Démarche artistique et biographie

Démarche Artistique

Je suis une auteure-compositrice, une interprète et une militante. Je suis aussi une mère, une musicienne et j’ai survécu à un viol. Par conséquent, mon art est devenu ma plateforme de choix pour non seulement apaiser mes souffrances, mais aussi sensibiliser et éduquer une société indifférente à la réalité des survivants, une société qui, en choisissant de rejeter la fragilité et la différence, se prive de beauté, de forces et de beaucoup d’humanité.

Si les êtres humains sont naturellement empathiques, les préjugés culturels et les croyances qui entourent ces derniers nuisent à leur capacité à faire preuve d’empathie — une pression impitoyable envers nous, les survivants, qui essayons de vivre à la hauteur de ces normes sociales. Notre valeur et notre succès sont évalués à partir de notre aptitude à oublier et à garder le silence jusqu’au jour où forcément nous arrivons à un point de non-retour.

En tant que communauté, ne devrions-nous pas honorer celles et ceux qui ont survécu au pire? N’y a-t-il pas moyen de vivre en paix auprès des autres, en tant que survivant, avec nos diverses fragilités?

Mon art n’a qu’un but ultime : sensibiliser à la stigmatisation afin d’éveiller les autres au sentiment noble qu’est celui de l’empathie face à la cause des victimes.

J’exprime ici les frictions entre l’expérience de la victime et celle de la survivante par rapport à cet idéal imposé par la société et les médias. En partageant mon univers créatif, je permets à d’autres victimes de viol de comprendre différemment leur vie et d’ainsi mieux vivre avec leurs douloureuses réalités, et ce, à l’aide de magnifiques et impressionnants paysages visuels et sonores, du rock à la musique expérimentale.

Ceci est ma mission, mon cadeau, le don que j’offre humblement du plus profond de mon âme.

Marie Martine Bédard

(Crispy French alias de Marie Martine Bédard quand M M avait encore peur que son nom soit associé à celui d’une survivante.)

Biographie

À 16 ans, Marie Martine vole déjà de ses propres ailes après avoir terminé bonne première en guitare classique au collège.
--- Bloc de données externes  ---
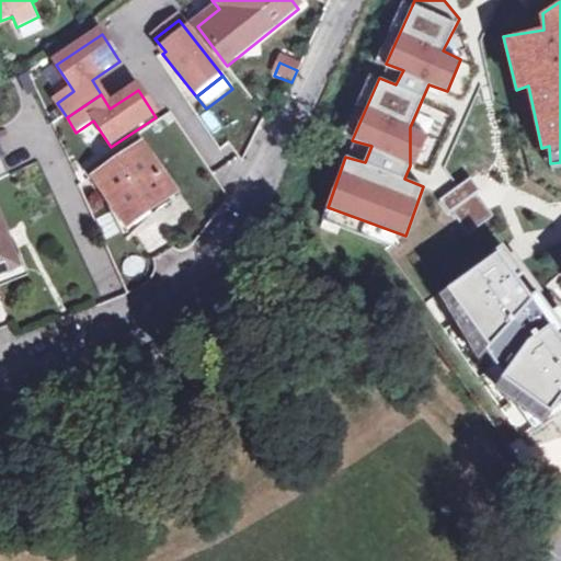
[(127,222),(173,192),(144,147),(98,178),(127,222)]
Elle sait déjà que le message qu’elle veut livrer comme jeune artiste doit dorénavant prendre plus de place que le simple objectif d’atteindre la virtuosité sur ses instruments de musique.  Si elle trouve difficile, mais important de briser les stigmas dans une industrie où le patriarcat règne, elle ne se doute point alors que des années plus tard un plus gros combat l’attend, celui contre la culture du viol, la stigmatisation et les violences sexuelles.

Figure montante sur la scène underground montréalaise dans les années 80, étudiante en musique à l’Université de Montréal et nouvelle maman, sa carrière de musicienne est soudainement court-circuitée.  Deux mois après avoir donné naissance à son premier fils, au cœur de son quartier, le Plateau Mont-Royal, elle est la proie d’un prédateur sexuel récidiviste. Elle assiste à sa mise à mort pendant que de l’autre côté des vitres du commerce, un soleil d’été baigne la rue Saint-Denis qui elle, déborde de vie.

Forcée d’abandonner ses études et de diminuer ses activités étant sans soutiens, ce n’est que des années plus tard, à la sortie de prison de son agresseur et après qu’il eut refait les manchettes et de nouvelles victimes,  qu’elle se voit plonger dans un plus profond abyme.  Elle renoue avec la musique, le seul chemin qui lui semble possible pour s’en sortir.  Elle fait des recherches sur le stress post-traumatique et notamment l’hippocampe du cerveau dont le nom vient de sa forme courbe ressemblant au cheval de mer. Une première inspiration la submerge pendant qu’un premier lien s’établit entre sa vie de survivante et le cheval de mer. La grande question hippocampique prend naissance.

C’est donc sur les chemins de sa propre guérison que Marie Martine a voyagé dans un univers appartenant au fantastique.  Après une multitude d’aller et retour du fond de l’océan jusqu’au centre même son cerveau elle a décidé de peindre en neuf tableaux sonores l’odyssée des survivants victimes de violences sexuelles.

Si le cheval de mer est un poisson à part qui nage, mange et se reproduit de manière unique, les survivants de violences sexuelles quant à eux vivent aussi de manière singulière.  Si le cheval de mer peuple toutes les mers du globe avec ses multiples facettes, les survivants peuplent tous les continents de notre planète et offrent parfois, comme le cheval de mer, de grandes surprises.  Dans les deux cas, ils peuvent être d’une rare beauté tout en étant fragiles.